Но не только и не столько думал паренек о далеком Владимире, сколько мечтал отомстить печенегам, угнавшим мать и убившим деда. Лютой ненавистью клокотало молодое сердце, руки сами просили тугой лук и каленые стрелы, а потому Микулка, как только смог, снова вернулся к дедовым испытаниям. Начал с малого, чтоб силы не надорвать, но скоро дошел до того, что было, а потом и дальше пошел.

Набиравшее силу тело требовало мяса и паренек вернулся к охоте. Далеко ходить не мог, но как говаривал Зарян, родная земля сама помогает… Почти у самой избы стали появляться уставшие от бега козлы, а порой и олень забредал. Поначалу Микулка дивился таким переменам, но как-то ночью услыхал недалекий волчий вой и понял кто гонит зверя к одинокому дому.

Свежее мясо быстро добавило сил. От многочисленных ран, разваливших ломтями грудь, остались только стыдливо-розовые рубцы и Микулка понял, что дольше в избе сидеть смысла нету. Соромно в сытости да тепле нежиться, когда важное дело есть. И когда молодой месяц отделил уходящую зиму от наступавшей весны, Микулка стал собираться в дорогу, чтоб по утру отправиться в путь.

– Шобралфя? – раздался из левого угла шепелявый голосок. – Вще ли взял?

– А тут моего ничего и нет. – отмахнулся паренек. – Возьму еды на дорогу, много ли надобно? Лук свой возьму, да поутру посох вырежу.

Кикмора вышла, семеня ножками, из бархатной тени, спрятала острые ушки в прическу и присела на корточки, закрыв густыми волосами наготу от Микулкиных глаз.

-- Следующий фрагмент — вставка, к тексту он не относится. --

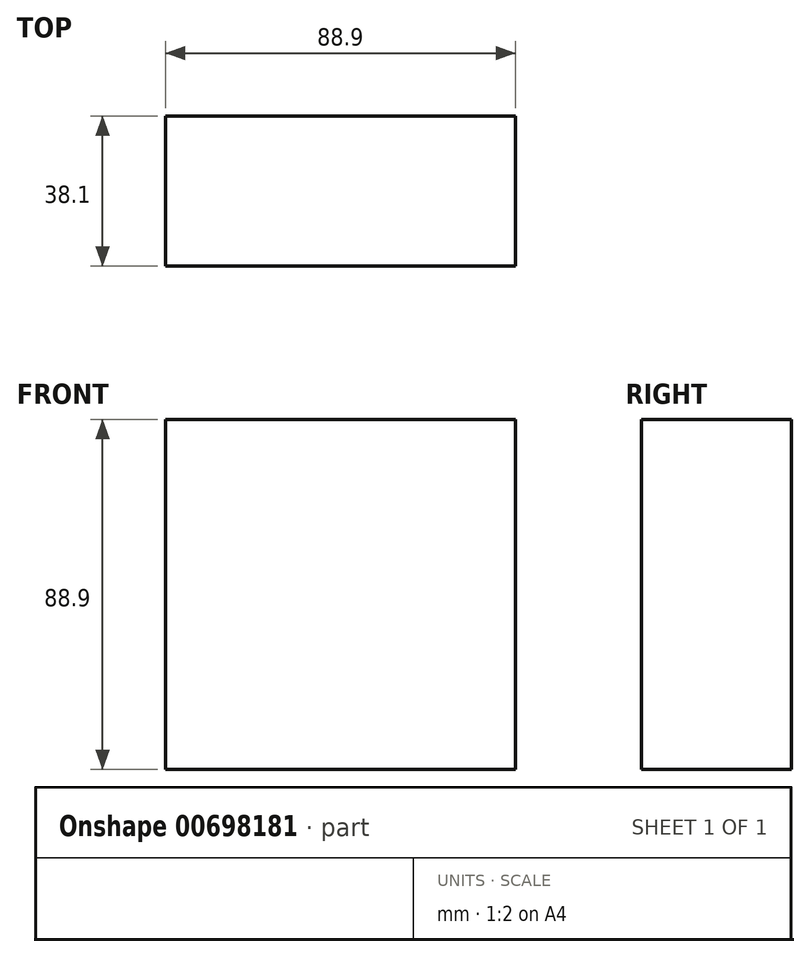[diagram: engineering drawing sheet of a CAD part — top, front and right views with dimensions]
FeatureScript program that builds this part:
annotation { "Feature Type Name" : "Feature", "Feature Type Description" : "" }
export const myFeature = defineFeature(function(context is Context, id is Id, definition is map)
    precondition{}
    {
        {
            var Q0;
            Q0=qCreatedBy(makeId("Front.planeOp"),FACE);
            var sketch = newSketch(context, id + "F0", { "sketchPlane" : qUnion([Q0])});
            skLineSegment(sketch, "E0.bottom", {"start": v(-88.9, 0) * mm, "end": v(0, 0) * mm});
            skLineSegment(sketch, "E0.top", {"start": v(-88.9, 88.9) * mm, "end": v(0, 88.9) * mm});
            skLineSegment(sketch, "E0.left", {"start": v(-88.9, 0) * mm, "end": v(-88.9, 88.9) * mm});
            skLineSegment(sketch, "E0.right", {"start": v(0, 0) * mm, "end": v(0, 88.9) * mm});
            skSolve(sketch);
        }
        {
            var Q0;
            Q0 = qSketchRegion(id + "F0", true);
            extrude(context, id + "F1", {"entities" : qUnion([Q0]), "depth" : 38.1 * mm, "offsetDistance" : 25.4 * mm});
        }
    });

– Нашто тебе, молодому, пошох-то? Чай не штарый дед.

– А я как Зарян, научусь шалапугой биться, я много чего запомнил, когда на него смотрел, уже и повторял кое-что.

– Прав был штарик… Глупый ты аки древо штаерошовое. Молодое ли дело, шалапугой битьфя? Тебе наштоящая шброя надобна, оружие. Это штарый дед меча поднять не мог, вот палкой мозги ворогам и вышибал. Коль до его лет доживешь, может тоже научишься.

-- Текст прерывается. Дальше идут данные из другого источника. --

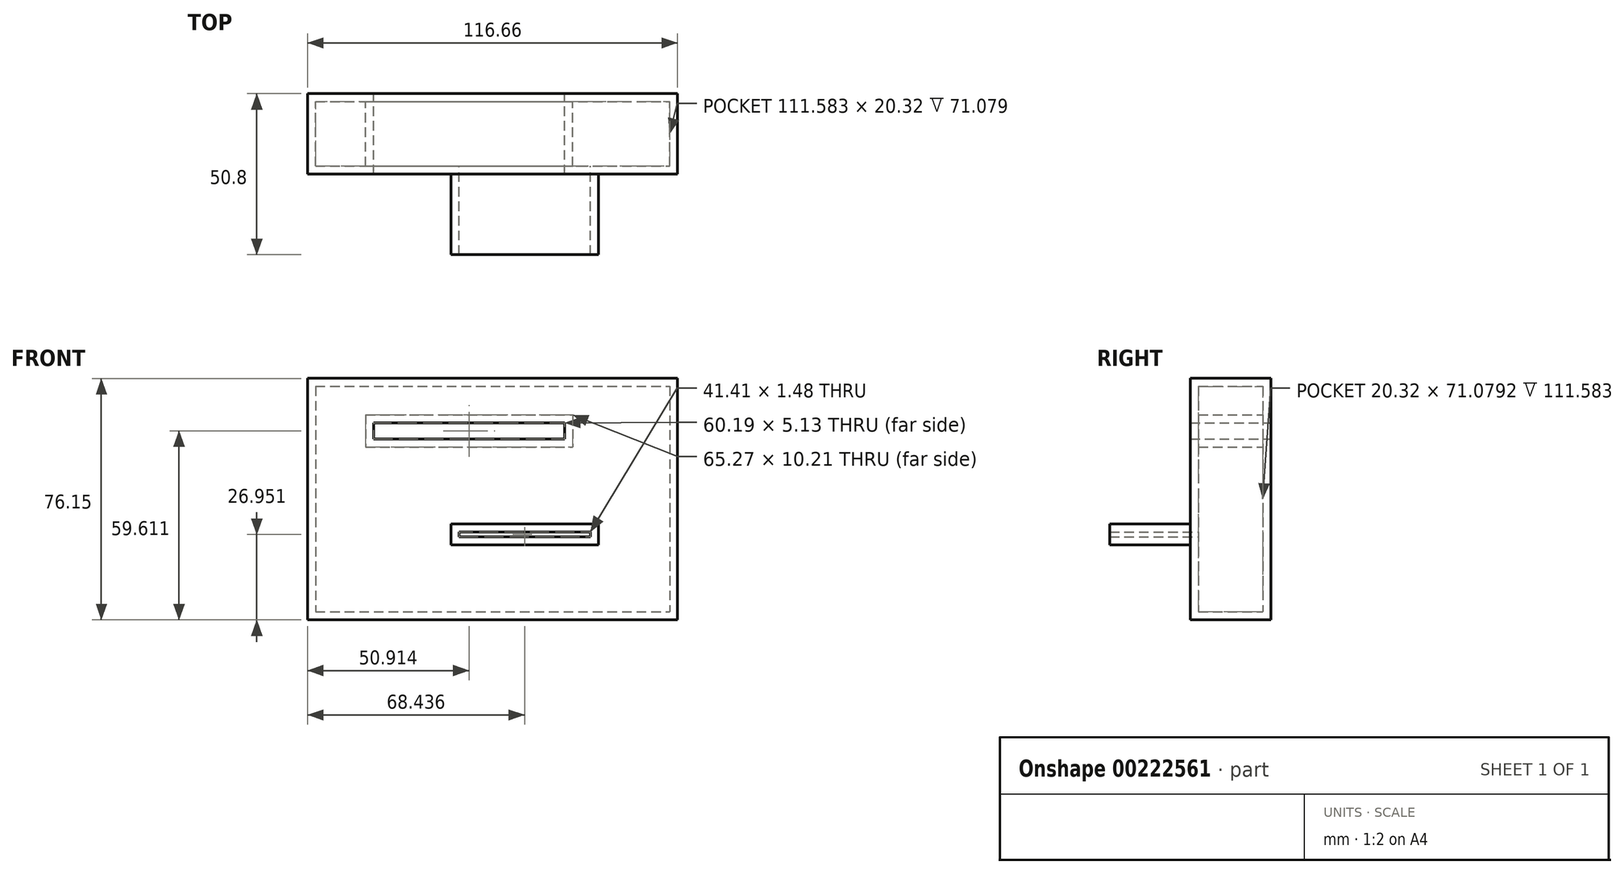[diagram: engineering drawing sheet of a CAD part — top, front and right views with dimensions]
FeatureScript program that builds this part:
annotation { "Feature Type Name" : "Feature", "Feature Type Description" : "" }
export const myFeature = defineFeature(function(context is Context, id is Id, definition is map)
    precondition{}
    {
        {
            var Q0;
            Q0=qCreatedBy(makeId("Front.planeOp"),FACE);
            var sketch = newSketch(context, id + "F0", { "sketchPlane" : qUnion([Q0])});
            skLineSegment(sketch, "E0.bottom", {"start": v(-31.1, 32.37) * mm, "end": v(85.57, 32.37) * mm});
            skLineSegment(sketch, "E0.top", {"start": v(-31.1, -43.78) * mm, "end": v(85.57, -43.78) * mm});
            skLineSegment(sketch, "E0.left", {"start": v(-31.1, 32.37) * mm, "end": v(-31.1, -43.78) * mm});
            skLineSegment(sketch, "E0.right", {"start": v(85.57, 32.37) * mm, "end": v(85.57, -43.78) * mm});
            skLineSegment(sketch, "E1.bottom", {"start": v(-10.27, 18.4) * mm, "end": v(49.92, 18.4) * mm});
            skLineSegment(sketch, "E1.top", {"start": v(-10.27, 13.26) * mm, "end": v(49.92, 13.26) * mm});
            skLineSegment(sketch, "E1.left", {"start": v(-10.27, 18.4) * mm, "end": v(-10.27, 13.26) * mm});
            skLineSegment(sketch, "E1.right", {"start": v(49.92, 18.4) * mm, "end": v(49.92, 13.26) * mm});
            skSolve(sketch);
        }
        {
            var Q0;
            Q0=makeQuery(id+"F0.imprint","IMPRINT",FACE,{"disambiguationData":[TD([[makeQuery(id+"F0.imprint","IMPRINT",EDGE,{"derivedFrom":sQuery(id+"F0.wireOp",EDGE,"E0.bottom")}),-1.0]])]});
            extrude(context, id + "F1", {"entities" : qUnion([Q0]), "depth" : 25.4 * mm});
        }
        {
            var Q0;
            Q0=makeQuery(id+"F1.opExtrude","CAP_FACE",FACE,{"disambiguationData":[OSD([sQuery(id+"F0.wireOp",EDGE,"E0.bottom"),sQuery(id+"F0.wireOp",EDGE,"E0.top"),sQuery(id+"F0.wireOp",EDGE,"E0.left"),sQuery(id+"F0.wireOp",EDGE,"E0.right"),sQuery(id+"F0.wireOp",EDGE,"E1.bottom"),sQuery(id+"F0.wireOp",EDGE,"E1.top"),sQuery(id+"F0.wireOp",EDGE,"E1.left"),sQuery(id+"F0.wireOp",EDGE,"E1.right")])],"isStart":false});
            var sketch = newSketch(context, id + "F2", { "sketchPlane" : qUnion([Q0])});
            skLineSegment(sketch, "E2.bottom", {"start": v(14.1, -13.55) * mm, "end": v(60.6, -13.55) * mm});
            skLineSegment(sketch, "E2.top", {"start": v(14.1, -20.1) * mm, "end": v(60.6, -20.1) * mm});
            skLineSegment(sketch, "E2.left", {"start": v(14.1, -13.55) * mm, "end": v(14.1, -20.1) * mm});
            skLineSegment(sketch, "E2.right", {"start": v(60.6, -13.55) * mm, "end": v(60.6, -20.1) * mm});
            skSolve(sketch);
        }
        {
            var Q0;
            Q0=makeQuery(id+"F2.imprint","IMPRINT",FACE,{"disambiguationData":[TD([[makeQuery(id+"F2.imprint","IMPRINT",EDGE,{"derivedFrom":sQuery(id+"F2.wireOp",EDGE,"E2.bottom")}),-1.0]])]});
            extrude(context, id + "F3", {"entities" : qUnion([Q0]), "operationType" : NewBodyOperationType.ADD, "depth" : 25.4 * mm});
        }
        {
            var Q0;
            Q0=makeQuery(id+"F3.opExtrude","CAP_FACE",FACE,{"disambiguationData":[OSD([sQuery(id+"F2.wireOp",EDGE,"E2.bottom"),sQuery(id+"F2.wireOp",EDGE,"E2.top"),sQuery(id+"F2.wireOp",EDGE,"E2.left"),sQuery(id+"F2.wireOp",EDGE,"E2.right")])],"isStart":false});
            shell(context, id + "F4", {"entities" : qUnion([Q0]), "thickness" : 2.54 * mm});
        }
    });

– Так у него и не было меча! – улыбнулся Микулка. – Откуда у старого ведуна меч?

– Бештолковый… Говорила же тебе, что не вщегда он по лешу травы ишкал, был он в молодофти витязем, бивал башурман так, что пыль с ушей шлетала, злой нежити без меры уничтожил, чудищ кровожадных. И меч у него ешть, в штародавние времена добытый. Меч не проштой… Кладенец.

– Неужто Кладенец?! – Микулка даже вскочил от любопытства. – В народе говорят, что меч этот колдовской силой силен.

– Про колдовшкую щилу не ведаю, а вот где лежит, знаю.

Кикимора встала и шагнула назад в поджидавшую тень.

– В штене чулана, от правой руки, дверца ешть. – услышал паренек голос уже невидимой Хозяйки. – Там Кладенец и лежит. Я бы тебе не шказала, да штарик говорил не раз, что тебе вще швое завещает. А значит и меч…

– Ты за Фырком присмотри, Хозяюшка! – попросил напоследок Микулка. – Не то загинет котейко.

– Пришмотрю… – ответила густая тьма из угла.


Микулка накинул зашитый кикиморой полушубок, прихватил светильник и спустился в пропахший плесенью и пыльной паутиной чулан.

В трескучем пламени масляной плошки правая стена сырого чулана казалась безупречной. Микулка пощупал пальцами отмокшую земляную поверхность, с которой шорохом осыпалась каменистая труха, но никакой дверцы не отыскал. Тогда он отставил светильник на закопченый деревяный полок, расколол глиняный горшок из под пшена и начал основательно скрести черепком стену.

Вскоре, в неверном свете показалась первая доска, насквозь сырая, позеленевшая и порядком подгнившая. Микулка без труда выломал трухлявую палку, чуть на ногу не уронил, сунул за нее руку и пошарил в неприятной, неестественно теплой тьме. Липкая пыльная паутина схватила руку, что-то зашуршало, забегало тысячей членистых ножек. Микулка скривился, но руку не вытянул, желание отыскать меч пересилило первобытные страхи. И тут он нащупал холодный, шершавый от ржавчины булат, замер, боясь спугнуть удачу, уцепился пальцами и вытянул в чулан огромный, невероятно тяжелый меч. Из стены посыпались увесистые земляные комья, пахнуло застарелым сырым тленом, но Микулка уже не замечал этого, всем его вниманием завладело необычное, невиданное им досели оружие.